It was more than a “bissel.” In “My American Journey,” Powell — called “Collie” by Sickser — relates that he had picked up enough Yiddish so that when couples were speaking to each other on the store’s second floor about how much they might be willing to spend on a stroller or crib, he understood. But he didn’t always let on.
“This schwarz knabe what did he understand?” Powell wrote, using the Yiddish phrase for “Black boy,” a term now considered pejorative.”I’d excuse myself and report to Mr. S., who would come up, armed with my intelligence, and close the deal.”
In 1992, Powell recalled, at a Hanukkah dinner at Yeshiva University, that Sickser’s would give him a playful ”gezunten keppel”, a “healthy head,” and mimed a slap.
“To keep me straight,” Powell explained.
Powell wasn’t planning to make a career at Sickser’s, but Jay Sickser was worried that the young man who had worked for him for so many years might be too attached to the store. He called Powell over one day, and told him that with children and a son-in-law, the business would be theirs one day, and so Powell should get a good education to secure his future.
Powell was touched.
“He evidently thought that I had worked out well enough to deserve to be brought into the firm, which I had never considered,” Powell wrote. “I took it as a compliment.”
Binding ties
Powell was 11 when Israel was founded.
In Hunts Point, there was “joy throughout the neighborhood,” the day David Ben-Gurion declared Israel’s independence in 1948, Powell recalled in a speech to the World Jewish Congress in 2017.
“Tears flowed, celebrations everywhere, it wasn’t just the Jews who were celebrating, the rest of us were celebrating for the Jews. We all shared in their joy, the joy of having a homeland,” Powell said.
As a diplomat, Powell was considered a staunch ally of the Jewish state. He didn’t always see eye to eye with Israeli leaders, and critiqued, for example, Prime Minister Ariel Sharon’s actions during the Second Intifada.

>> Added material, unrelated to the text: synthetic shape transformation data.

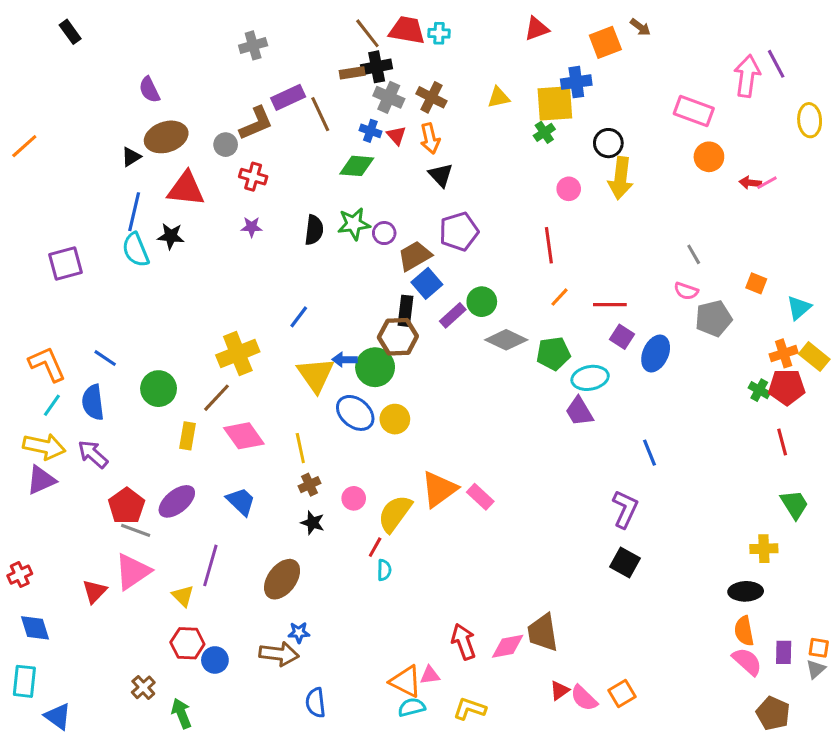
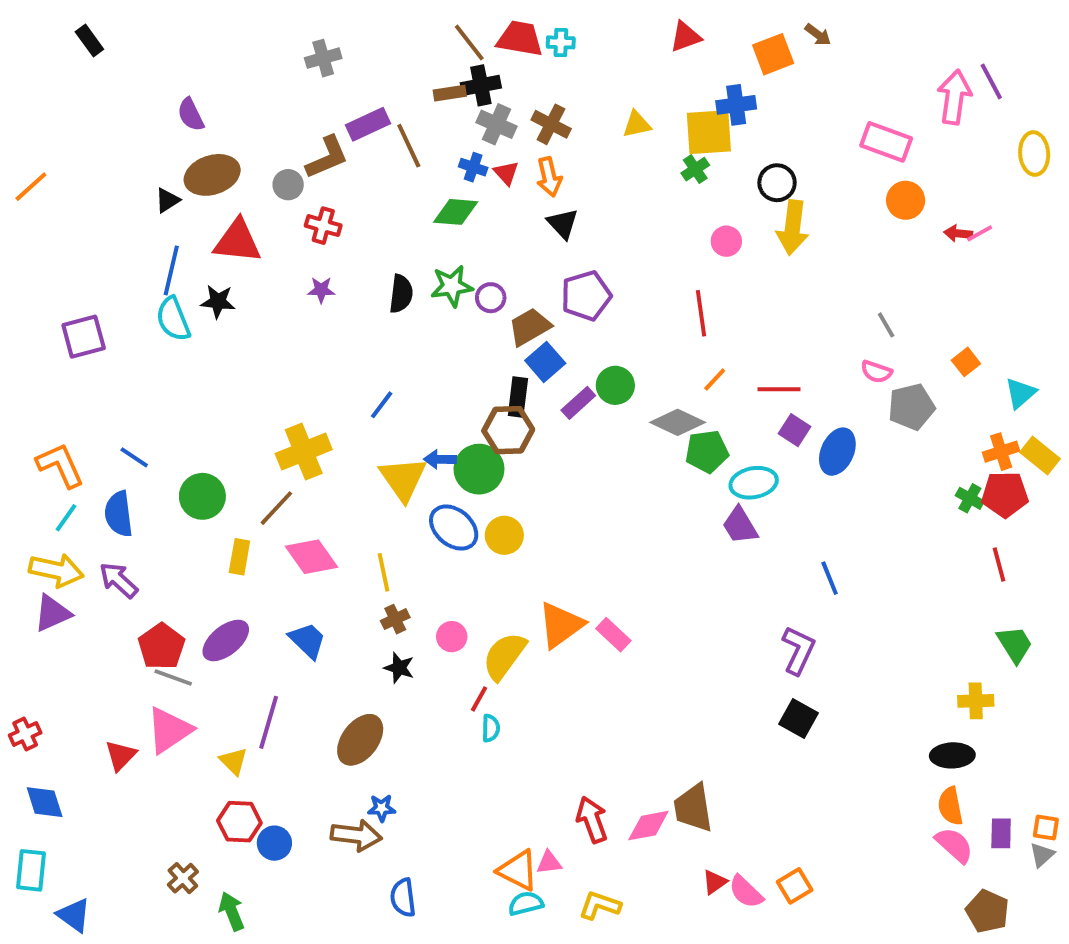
orange square: (756, 283) -> (966, 362), turned 30
gray diamond: (506, 340) -> (678, 422), moved

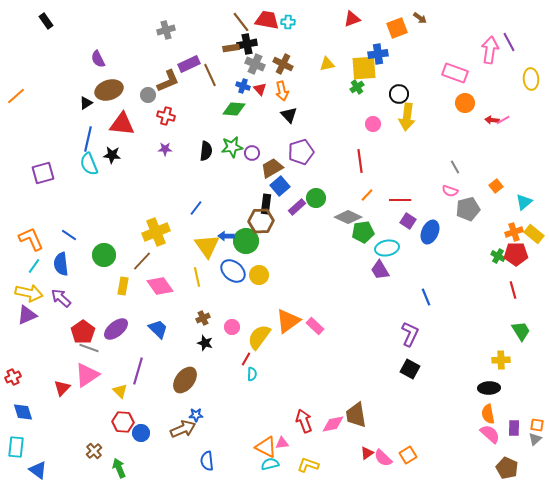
yellow line: (384, 572) -> (197, 277), moved
brown arrow: (356, 835) -> (183, 429), turned -30

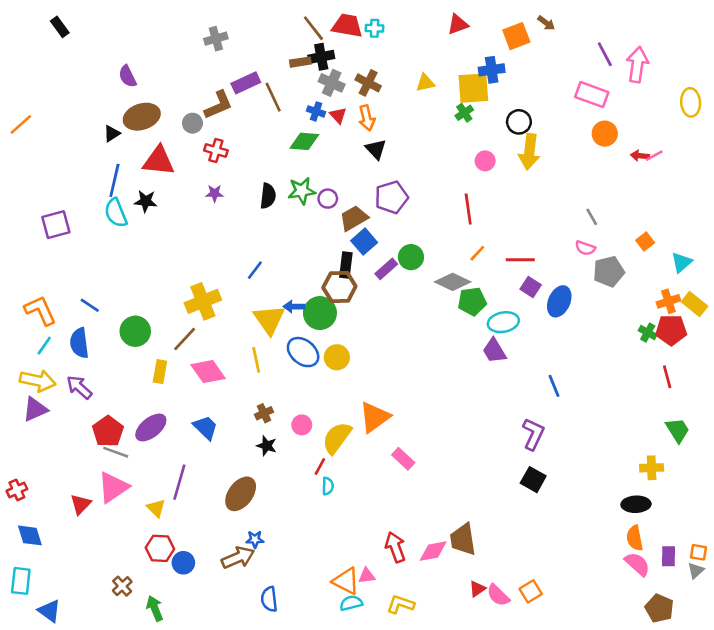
purple line: (509, 42) -> (605, 54), moved
pink rectangle: (315, 326) -> (403, 459), moved

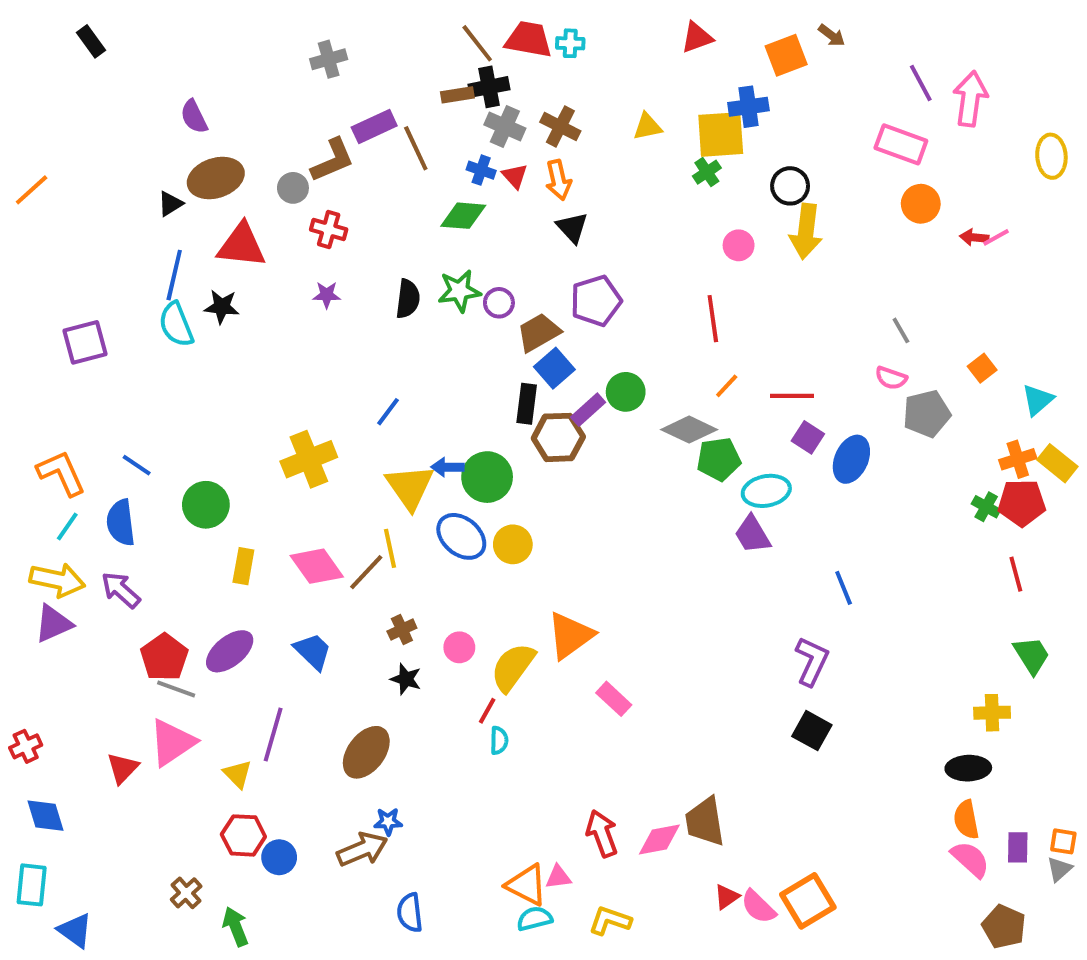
brown hexagon: (339, 287) -> (558, 437), moved
brown line: (185, 339) -> (366, 572), moved
orange square: (531, 591) -> (808, 901), size x1.5

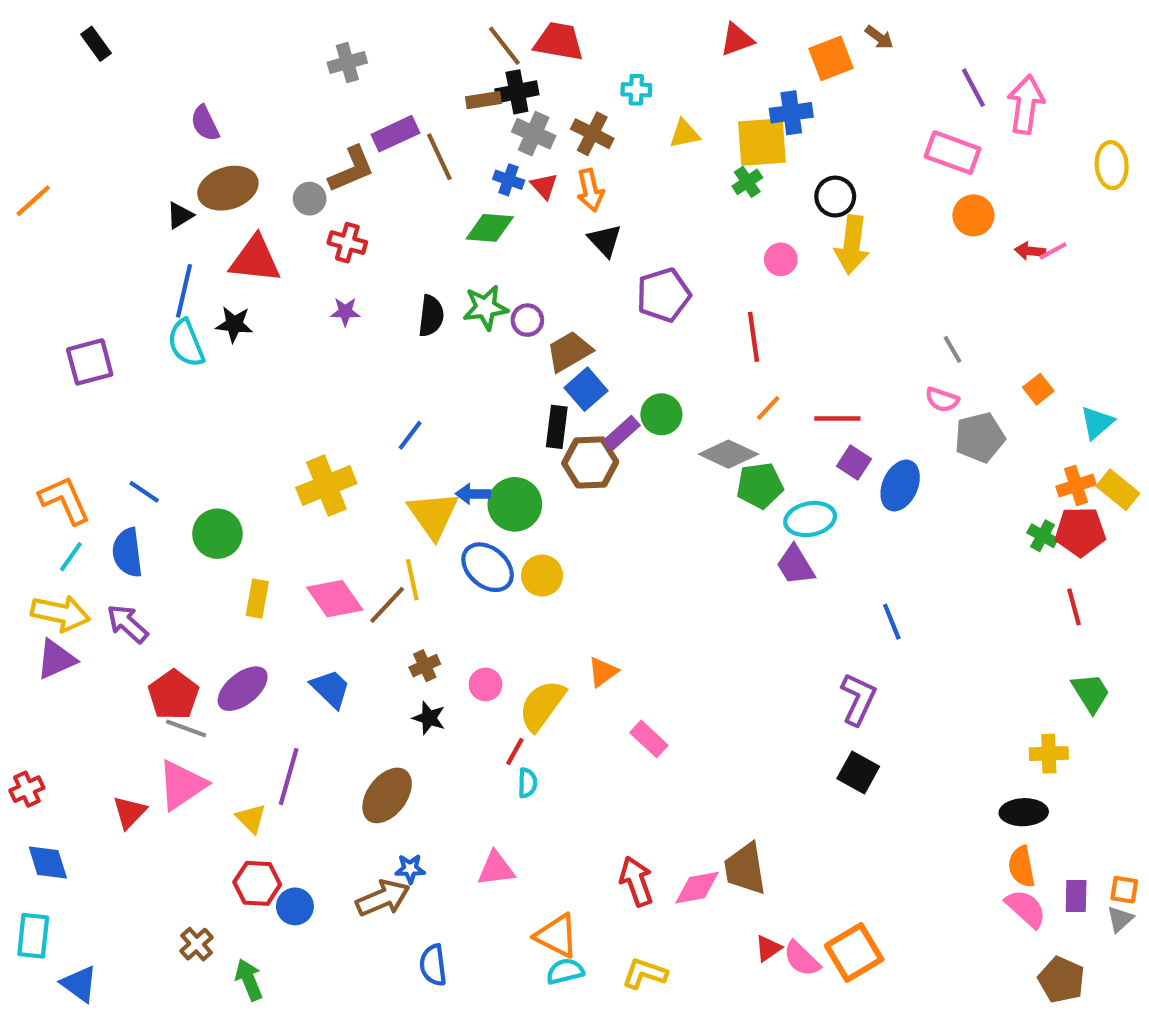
cyan cross: (570, 43) -> (636, 90), moved
purple pentagon: (596, 301) -> (663, 295), moved
orange triangle: (570, 635) -> (603, 672), size x0.6
pink triangle: (558, 877) -> (496, 869), moved, size x1.4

But he conveyed a deep concern for Israel’s security, and was instrumental in convincing Sharon by 2003 to endorse a road map to peace that included Palestinian statehood. “Colin Powell may not be Jewish, but he has a Jewish soul,” said Ronald S. Lauder, president of the World Jewish Congress, presenting the Theodor Herzl Award to Powell in 2017 and calling him a “lifelong friend of the Jewish people.”
But Powell’s reputation for standing by the Jewish community went beyond his diplomacy with Israel. He recalls, in “My American Journey,” how he was slated to deliver the 1994 commencement address at historically Black Howard University, just days after speakers on campus connected to the Nation of Islam had publicly denounced Jews — to applause.
Powell decided to address the issue head on, and told the graduates: “African-Americans have come too far and we have too far yet to go to take a detour into the swamp of hatred.”
“My Howard speech received unusually wide media coverage,” he later wrote, “not because I was more eloquent than other commencement speakers that spring, but because my denouncing race hatred from any quarter was an apparently welcome message.”